Highlights: - UK House of Commons rejected a motion on a no-deal Brexit - Parliament has to vote today on extension of the Brexit deadline - Duration of extension may not be beyond two months - EU response to extension and alternative critical - Investors and exporters advised to hedge sterling exposure -------------------------------------------------
As the original deadline (March 29) for Brexit draws to a close, UK finds itself at a crossroad. After the defeat of Theresa May’s revised Brexit deal proposal, UK is inching towards a set of alternative scenario. As of now, it is trying to rule out the option, which is perceived as the worst: a no-deal Brexit.
No-deal Brexit On March 13, UK House of Commons rejected a no-deal Brexit motion under any circumstances. Interestingly, this doesn’t completely rule out a no-deal Brexit as it is not legally binding.
Read: Increased Brexit uncertainty keeps UK asset classes edgy
What next?
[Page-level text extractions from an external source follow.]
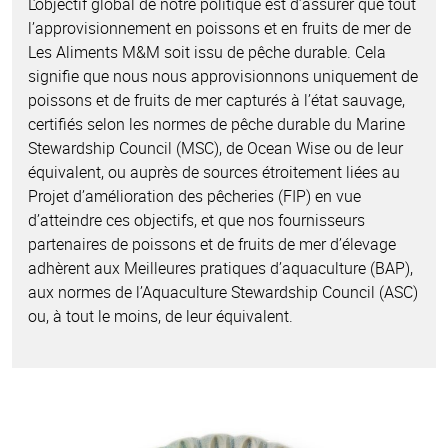
L’objectif global de notre politique est d’assurer que tout
l’approvisionnement en poissons et en fruits de mer de
Les Aliments M&M soit issu de pêche durable. Cela
signifie que nous nous approvisionnons uniquement de
poissons et de fruits de mer capturés à l’état sauvage,
certifiés selon les normes de pêche durable du Marine
Stewardship Council (MSC), de Ocean Wise ou de leur
équivalent, ou auprès de sources étroitement liées au
Projet d’amélioration des pêcheries (FIP) en vue
d’atteindre ces objectifs, et que nos fournisseurs
partenaires de poissons et de fruits de mer d’élevage
adhèrent aux Meilleures pratiques d’aquaculture (BAP),
aux normes de l’Aquaculture Stewardship Council (ASC)
ou, à tout le moins, de leur équivalent.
Now, Parliament has to vote on Article 50, i.e. whether to extend the current March 29 deadline. Voting is scheduled on March 14. If the Parliament votes positively, then May’s government would have to place a formal request to the European Union for an extension of Article 50.
If we go by the financial market reaction, this seems to be the likely expectation. The pound-dollar has an appreciation bias. However, how does EU (European Union) respond to it and options thereof remains a key uncertainty.
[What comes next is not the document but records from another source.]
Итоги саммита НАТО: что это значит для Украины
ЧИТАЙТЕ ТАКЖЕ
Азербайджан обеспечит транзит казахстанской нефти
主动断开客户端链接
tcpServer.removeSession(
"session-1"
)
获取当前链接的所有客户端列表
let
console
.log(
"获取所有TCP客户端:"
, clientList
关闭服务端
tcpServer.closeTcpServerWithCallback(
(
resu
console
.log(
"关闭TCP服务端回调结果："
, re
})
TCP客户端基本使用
Duration of extension EU’s formal reaction to the current situation would be available during the next European council (March 21-22) meet. Both parties may not like UK to participate in European parliament election on May end as the Brexit process is on. Hence, little short of two month extension is what one could be anticipating.
EU’s stand Key determinant to present situation is EU’s flexibility. So far, the best amendment they had to offer was the legal assurances on the controversial Irish backstop.
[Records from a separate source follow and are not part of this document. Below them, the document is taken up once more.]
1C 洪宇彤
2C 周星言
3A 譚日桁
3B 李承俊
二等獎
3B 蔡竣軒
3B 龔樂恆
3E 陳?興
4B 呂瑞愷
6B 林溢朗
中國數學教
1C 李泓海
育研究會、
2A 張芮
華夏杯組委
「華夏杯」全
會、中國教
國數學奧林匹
Here it is important to point out that EU's chief Brexit negotiator Michel Barnier has called out that “The EU has done everything it can to help get the Withdrawal Agreement over the line” and its 'no-deal' preparations were now “more important than ever before". This highlights heightened uncertainty in the coming days.
What if a no-deal Brexit still happens? If the political logjam persists – both intra UK and between UK and the EU, a no-deal Brexit is still a possibility. If it happens, it means a disorderly exit.
UK and EU would not have a stipulated 21-month transition period to iron out their mutual trade deals. Instead, UK would have to negotiate with EU under the aegis of World Trade Organisation (WTO), as it would anyways do it with other countries. In the short term, this means a high disruption to business transaction across the border and lengthy custom checks after the deadline. And this can possibly take a toll on economic growth in the near term.
Votaries of a no-deal Brexit pitch that a clean break from EU would help in working out a more rationale deal with EU later on. However, this scenario doesn’t calm any concern on how the border between Northern Ireland and Ireland would be managed.
Takeaways We think political uncertainty in the UK is not expected to die down soon and uncertainty to remain for business investment and trade in the medium term. For Indian investors and exporters, we continue to advise keeping their pound exposure hedged.